2. When any industrial adjudicator declines to grant approval to an order of dismissal or discharge passed under Section 33(2)(b) of the Act, it is obliged to treat the workman as being on duty as per the law laid down by the Constitution Bench of the Supreme Court. Therefore, it must direct the employer to pay to the workman all wages and other benefits due to him until the date of the refusal order and it must also direct payment to be made within a specified and reasonable period of time.
3. When a writ petition is filed challenging an order passed by an industrial adjudicator declining approval under Section 33(2)(b) of the Act, the writ Court also is obliged to treat the Respondent workman as being on duty as per the law laid down by the Constitution Bench of the Supreme Court. Consequently, the Respondent workman is entitled to wages and all other benefits as a result of the refusal by the industrial adjudicator to grant approval under Section 33(2)(b) of the Act until the order of refusal is stayed by the writ Court. Therefore, the writ Court should insist, as a rule, that the employer should pay to the workman his dues until such time as the impugned order continues to operate.

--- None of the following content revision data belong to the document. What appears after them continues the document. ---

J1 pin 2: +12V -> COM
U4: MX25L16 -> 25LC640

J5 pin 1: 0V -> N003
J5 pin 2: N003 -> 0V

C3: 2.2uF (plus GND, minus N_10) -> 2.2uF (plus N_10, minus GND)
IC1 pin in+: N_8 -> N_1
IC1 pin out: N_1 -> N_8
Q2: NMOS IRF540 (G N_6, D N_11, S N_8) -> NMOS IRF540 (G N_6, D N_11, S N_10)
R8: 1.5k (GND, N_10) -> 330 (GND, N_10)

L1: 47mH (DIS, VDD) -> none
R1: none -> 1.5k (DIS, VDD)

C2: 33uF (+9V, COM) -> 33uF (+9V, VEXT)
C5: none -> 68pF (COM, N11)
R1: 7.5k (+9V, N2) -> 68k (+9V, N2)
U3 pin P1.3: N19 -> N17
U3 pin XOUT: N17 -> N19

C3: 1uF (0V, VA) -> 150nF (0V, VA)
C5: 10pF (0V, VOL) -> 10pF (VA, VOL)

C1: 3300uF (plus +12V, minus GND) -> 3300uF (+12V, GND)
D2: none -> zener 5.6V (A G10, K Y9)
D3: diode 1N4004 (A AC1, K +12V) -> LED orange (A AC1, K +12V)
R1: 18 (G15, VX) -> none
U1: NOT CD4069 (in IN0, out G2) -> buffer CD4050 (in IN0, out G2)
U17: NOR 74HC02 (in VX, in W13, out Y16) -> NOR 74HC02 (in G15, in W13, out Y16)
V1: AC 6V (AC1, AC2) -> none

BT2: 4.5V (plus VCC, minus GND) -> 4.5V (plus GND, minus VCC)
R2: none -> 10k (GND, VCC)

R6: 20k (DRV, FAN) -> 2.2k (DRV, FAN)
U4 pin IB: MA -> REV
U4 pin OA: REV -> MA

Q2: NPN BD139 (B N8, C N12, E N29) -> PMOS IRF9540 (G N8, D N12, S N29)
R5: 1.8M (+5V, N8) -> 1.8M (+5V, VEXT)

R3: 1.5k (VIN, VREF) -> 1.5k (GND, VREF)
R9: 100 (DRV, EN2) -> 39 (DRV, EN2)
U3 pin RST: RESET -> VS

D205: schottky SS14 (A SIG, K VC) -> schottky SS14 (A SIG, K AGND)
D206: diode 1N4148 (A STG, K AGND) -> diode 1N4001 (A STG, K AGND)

4. When a writ Court sets aside the order passed by an industrial adjudicator declining approval under Section 33(2)(b) of the Act, it will take effect from the date the employer passed the initial order of dismissal or discharge. However, keeping in view that the Act is a beneficial legislation, it must not direct the Respondent workman to refund the amount received by him towards wages and other benefits.
32. Since in this case, the status of the Respondent workman after 13th February, 2004 is not an issue before me, I am not called upon to express any view in this regard.
33. The writ petition is disposed of in the above terms. There will be no order as to costs.